Monday, August 25, 2008

Difference between for (<STDIN>) and while(<STDIN>) in Perl

Can you tell if there is a difference between "for (<STDIN>) { BLOCK}" and "while(<STDIN>) {BLOCK}" in Perl? They both might look like similar. When I used the first construct and gave a huge file as input, my Perl program crashed. When checked the top output after starting the program, I figured that the RSS size of the program kept growing and eventually crashed. Hmm ... when I switched to the second construct, not only the program ran successfully but also used less memory!

The difference is that for construct reads the entire file before it enters into the loop. But the while construct reads only a part of the file and buffers it. I wrote a program to count the number of lines in an input file in both the flavors. while loop version took only 1MB where as for loop version took 149 MB for an input file of 79 MB. On top of it, the while loop version took on an average 1.36 seconds, and the for loop version took around 2 seconds.

So if you are writing any program in Perl that reads files line by line, you must stick to the while() construct if you would like your program not to crash on large file inputs and to run faster.

Virtual IP and timeouts

Let us say you are writing a client application that connects to a server and maintains a persistent connection. Whenever there is some user intervention, for e.g. typing some input, the client application sends the user input to the server. And prints back the output produced by the server. (Sounds like telnet?)
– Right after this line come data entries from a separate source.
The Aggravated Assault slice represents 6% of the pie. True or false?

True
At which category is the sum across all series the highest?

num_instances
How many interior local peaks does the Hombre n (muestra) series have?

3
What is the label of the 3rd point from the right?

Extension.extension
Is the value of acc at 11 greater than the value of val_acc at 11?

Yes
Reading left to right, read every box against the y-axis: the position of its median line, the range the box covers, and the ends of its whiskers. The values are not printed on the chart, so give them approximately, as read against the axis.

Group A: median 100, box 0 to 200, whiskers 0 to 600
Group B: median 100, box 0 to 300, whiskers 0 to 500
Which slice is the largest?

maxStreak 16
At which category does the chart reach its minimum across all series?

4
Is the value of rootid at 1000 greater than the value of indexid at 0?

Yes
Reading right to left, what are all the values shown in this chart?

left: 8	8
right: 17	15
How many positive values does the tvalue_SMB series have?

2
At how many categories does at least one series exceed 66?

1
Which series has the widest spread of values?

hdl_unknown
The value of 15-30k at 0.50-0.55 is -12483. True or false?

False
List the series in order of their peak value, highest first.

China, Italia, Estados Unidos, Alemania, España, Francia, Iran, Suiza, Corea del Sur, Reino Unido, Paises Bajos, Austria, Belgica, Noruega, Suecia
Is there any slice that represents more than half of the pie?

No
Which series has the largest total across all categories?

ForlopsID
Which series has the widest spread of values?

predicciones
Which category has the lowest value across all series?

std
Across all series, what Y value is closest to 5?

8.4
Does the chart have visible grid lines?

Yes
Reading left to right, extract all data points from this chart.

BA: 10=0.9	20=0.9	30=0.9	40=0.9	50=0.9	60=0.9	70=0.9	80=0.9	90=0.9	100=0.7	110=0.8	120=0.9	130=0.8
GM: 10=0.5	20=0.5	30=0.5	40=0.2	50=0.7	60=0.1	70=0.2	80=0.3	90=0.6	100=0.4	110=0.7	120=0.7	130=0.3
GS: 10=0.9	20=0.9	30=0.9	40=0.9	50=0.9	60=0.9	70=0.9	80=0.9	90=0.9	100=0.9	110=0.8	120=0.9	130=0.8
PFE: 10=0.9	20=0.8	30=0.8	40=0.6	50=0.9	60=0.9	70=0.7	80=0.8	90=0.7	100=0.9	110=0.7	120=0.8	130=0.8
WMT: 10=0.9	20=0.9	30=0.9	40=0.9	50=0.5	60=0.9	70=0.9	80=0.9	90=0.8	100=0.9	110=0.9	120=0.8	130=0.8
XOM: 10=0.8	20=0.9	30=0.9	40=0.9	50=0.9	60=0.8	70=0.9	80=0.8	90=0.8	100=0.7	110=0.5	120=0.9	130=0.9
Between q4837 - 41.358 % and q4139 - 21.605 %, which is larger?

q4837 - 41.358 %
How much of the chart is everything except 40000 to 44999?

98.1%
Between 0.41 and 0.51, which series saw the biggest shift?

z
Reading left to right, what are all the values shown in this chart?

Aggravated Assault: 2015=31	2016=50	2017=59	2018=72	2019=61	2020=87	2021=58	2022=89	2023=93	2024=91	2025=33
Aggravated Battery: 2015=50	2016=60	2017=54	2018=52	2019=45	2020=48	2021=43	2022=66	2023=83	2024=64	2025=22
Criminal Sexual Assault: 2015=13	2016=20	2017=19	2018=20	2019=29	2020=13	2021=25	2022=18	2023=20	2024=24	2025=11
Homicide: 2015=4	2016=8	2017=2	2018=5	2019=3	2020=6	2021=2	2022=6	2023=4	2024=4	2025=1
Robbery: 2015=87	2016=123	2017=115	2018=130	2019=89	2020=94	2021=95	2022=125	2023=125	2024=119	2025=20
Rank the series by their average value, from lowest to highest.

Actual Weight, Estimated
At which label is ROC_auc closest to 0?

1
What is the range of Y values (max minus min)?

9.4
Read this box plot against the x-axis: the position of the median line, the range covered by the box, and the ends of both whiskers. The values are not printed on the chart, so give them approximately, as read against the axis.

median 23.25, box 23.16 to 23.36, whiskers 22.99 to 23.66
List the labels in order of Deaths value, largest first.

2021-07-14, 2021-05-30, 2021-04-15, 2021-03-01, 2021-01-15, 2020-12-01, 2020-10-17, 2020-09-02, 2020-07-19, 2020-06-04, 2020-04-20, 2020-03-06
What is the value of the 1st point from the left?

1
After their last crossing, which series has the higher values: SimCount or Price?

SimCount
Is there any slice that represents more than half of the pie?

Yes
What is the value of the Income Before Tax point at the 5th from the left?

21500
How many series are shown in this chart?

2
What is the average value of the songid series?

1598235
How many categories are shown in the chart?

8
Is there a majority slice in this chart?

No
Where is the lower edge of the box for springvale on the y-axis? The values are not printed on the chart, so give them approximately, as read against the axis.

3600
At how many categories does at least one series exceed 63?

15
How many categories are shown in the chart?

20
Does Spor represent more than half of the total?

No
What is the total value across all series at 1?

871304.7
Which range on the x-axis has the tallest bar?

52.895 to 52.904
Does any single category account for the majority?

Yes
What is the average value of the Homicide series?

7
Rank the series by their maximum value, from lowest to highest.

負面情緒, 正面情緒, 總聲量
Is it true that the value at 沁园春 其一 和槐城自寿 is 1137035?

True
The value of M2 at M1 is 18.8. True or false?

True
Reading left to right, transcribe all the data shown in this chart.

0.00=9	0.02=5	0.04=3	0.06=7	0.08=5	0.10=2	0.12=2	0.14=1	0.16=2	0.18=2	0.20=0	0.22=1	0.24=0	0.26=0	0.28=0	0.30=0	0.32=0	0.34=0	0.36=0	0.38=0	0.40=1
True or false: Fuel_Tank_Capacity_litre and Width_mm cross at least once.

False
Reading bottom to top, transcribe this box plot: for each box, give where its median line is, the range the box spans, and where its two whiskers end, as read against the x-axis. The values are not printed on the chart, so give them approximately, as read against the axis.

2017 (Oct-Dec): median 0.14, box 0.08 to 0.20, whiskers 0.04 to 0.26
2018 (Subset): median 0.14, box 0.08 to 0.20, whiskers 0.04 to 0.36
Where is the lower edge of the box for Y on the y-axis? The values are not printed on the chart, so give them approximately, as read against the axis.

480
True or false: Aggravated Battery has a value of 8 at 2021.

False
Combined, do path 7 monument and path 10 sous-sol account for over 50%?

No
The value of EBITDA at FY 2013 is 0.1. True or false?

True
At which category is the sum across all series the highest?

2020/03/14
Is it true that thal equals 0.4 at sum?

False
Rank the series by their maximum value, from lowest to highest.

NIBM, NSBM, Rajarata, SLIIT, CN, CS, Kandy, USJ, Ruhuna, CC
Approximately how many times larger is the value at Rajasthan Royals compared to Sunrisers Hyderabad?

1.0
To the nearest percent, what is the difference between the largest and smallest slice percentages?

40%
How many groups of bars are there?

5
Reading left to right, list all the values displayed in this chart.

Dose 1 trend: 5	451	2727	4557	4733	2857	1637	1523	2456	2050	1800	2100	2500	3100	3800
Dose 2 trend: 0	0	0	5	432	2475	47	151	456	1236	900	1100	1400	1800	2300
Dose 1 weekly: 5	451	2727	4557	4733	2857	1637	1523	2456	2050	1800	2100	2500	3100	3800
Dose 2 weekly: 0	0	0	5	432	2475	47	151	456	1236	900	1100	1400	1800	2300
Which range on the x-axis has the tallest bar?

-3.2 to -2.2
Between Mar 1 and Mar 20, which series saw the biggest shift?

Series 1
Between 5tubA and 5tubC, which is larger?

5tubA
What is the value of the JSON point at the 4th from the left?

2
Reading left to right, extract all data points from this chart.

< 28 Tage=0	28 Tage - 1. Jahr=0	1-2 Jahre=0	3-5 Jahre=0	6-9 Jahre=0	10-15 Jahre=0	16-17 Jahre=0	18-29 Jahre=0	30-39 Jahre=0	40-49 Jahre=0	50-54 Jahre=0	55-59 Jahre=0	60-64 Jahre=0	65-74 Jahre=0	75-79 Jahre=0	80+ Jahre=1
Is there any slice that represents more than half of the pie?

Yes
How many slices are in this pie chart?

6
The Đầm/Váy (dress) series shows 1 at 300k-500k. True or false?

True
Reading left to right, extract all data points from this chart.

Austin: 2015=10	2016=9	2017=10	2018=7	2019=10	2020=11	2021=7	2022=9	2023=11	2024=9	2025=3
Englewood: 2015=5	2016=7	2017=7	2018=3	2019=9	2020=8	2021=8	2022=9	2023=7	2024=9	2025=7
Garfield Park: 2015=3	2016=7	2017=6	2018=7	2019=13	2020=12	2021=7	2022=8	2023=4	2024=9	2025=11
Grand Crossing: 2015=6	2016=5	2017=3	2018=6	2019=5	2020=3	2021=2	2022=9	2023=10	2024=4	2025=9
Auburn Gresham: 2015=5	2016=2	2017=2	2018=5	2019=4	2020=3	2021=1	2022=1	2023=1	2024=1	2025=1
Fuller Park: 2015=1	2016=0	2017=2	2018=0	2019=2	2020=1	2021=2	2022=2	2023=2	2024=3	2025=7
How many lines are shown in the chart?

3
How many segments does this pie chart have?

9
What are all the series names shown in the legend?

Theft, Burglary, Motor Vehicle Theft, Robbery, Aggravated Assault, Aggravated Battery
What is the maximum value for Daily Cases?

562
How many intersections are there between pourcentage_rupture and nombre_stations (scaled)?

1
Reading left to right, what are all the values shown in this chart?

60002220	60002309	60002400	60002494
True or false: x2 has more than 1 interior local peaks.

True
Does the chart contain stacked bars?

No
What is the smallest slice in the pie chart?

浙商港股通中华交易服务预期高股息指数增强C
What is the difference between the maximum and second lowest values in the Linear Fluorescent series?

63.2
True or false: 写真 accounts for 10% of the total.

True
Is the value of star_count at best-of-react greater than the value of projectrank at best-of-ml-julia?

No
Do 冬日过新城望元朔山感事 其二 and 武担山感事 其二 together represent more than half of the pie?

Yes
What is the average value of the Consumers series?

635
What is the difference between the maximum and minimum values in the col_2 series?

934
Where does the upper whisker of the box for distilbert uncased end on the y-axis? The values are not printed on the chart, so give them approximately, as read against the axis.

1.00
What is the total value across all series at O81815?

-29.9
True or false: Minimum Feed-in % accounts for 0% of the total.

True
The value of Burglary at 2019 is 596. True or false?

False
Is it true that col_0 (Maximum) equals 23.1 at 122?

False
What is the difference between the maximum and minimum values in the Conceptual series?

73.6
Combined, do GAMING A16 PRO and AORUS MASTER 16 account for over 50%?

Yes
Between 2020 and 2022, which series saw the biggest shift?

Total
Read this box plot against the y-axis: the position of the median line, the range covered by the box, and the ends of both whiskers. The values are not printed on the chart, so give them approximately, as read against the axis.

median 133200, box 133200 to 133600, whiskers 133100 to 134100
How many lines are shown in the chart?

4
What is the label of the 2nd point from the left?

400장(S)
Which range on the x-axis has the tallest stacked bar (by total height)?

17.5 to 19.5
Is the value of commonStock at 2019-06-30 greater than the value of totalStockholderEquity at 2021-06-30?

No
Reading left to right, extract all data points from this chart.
One thing your client program doesn't know about is that the server it is connecting to makes use of a virtual IP! Consider the case when your client program initiates a connection and the connection is in ESTABLISHED state. Right in the middle of the connection, the server drops the virtual IP address and for some strange reason it never gets reassigned to another host. In that case, neither the client program nor the server program will know the event of removal of the IP address. The server application would still be listening in the removed IP address and would still be holding the ESTABLISHED connections through removed IP address. Likewise, the client would still be holding an ESTABLISHED connection to the server.

If you observe the way Linux handles writes on sockets, when the client program writes into the socket, the written bytes will be copied to the kernel buffer and the write call will immediately return. The kernel will perform a best effort delievery attempt to deliver the bytes that you have written. Remember that the packets would never be delivered to the server in case of virtual IP removal. Worst part of this is the client doesn't know about this at all.

If you look at the server part, some of the servers have an inactivity timeout after which the server will close the connection. For e.g. Apache. So the server wouldn't keep these open sockets forever.

Hmm ... Unless the client opens another connection to the server, which would timeout, there is no way the client would know that its unable to reach the server.

So the moral of the story is, if you suspect that the server might be using a virtual IP and it might be dropped and never be reassigned to another server, build both the client and the server programs with proper timeouts for read/write/inactivity. Yes, keeping a time out for inactivity is very important.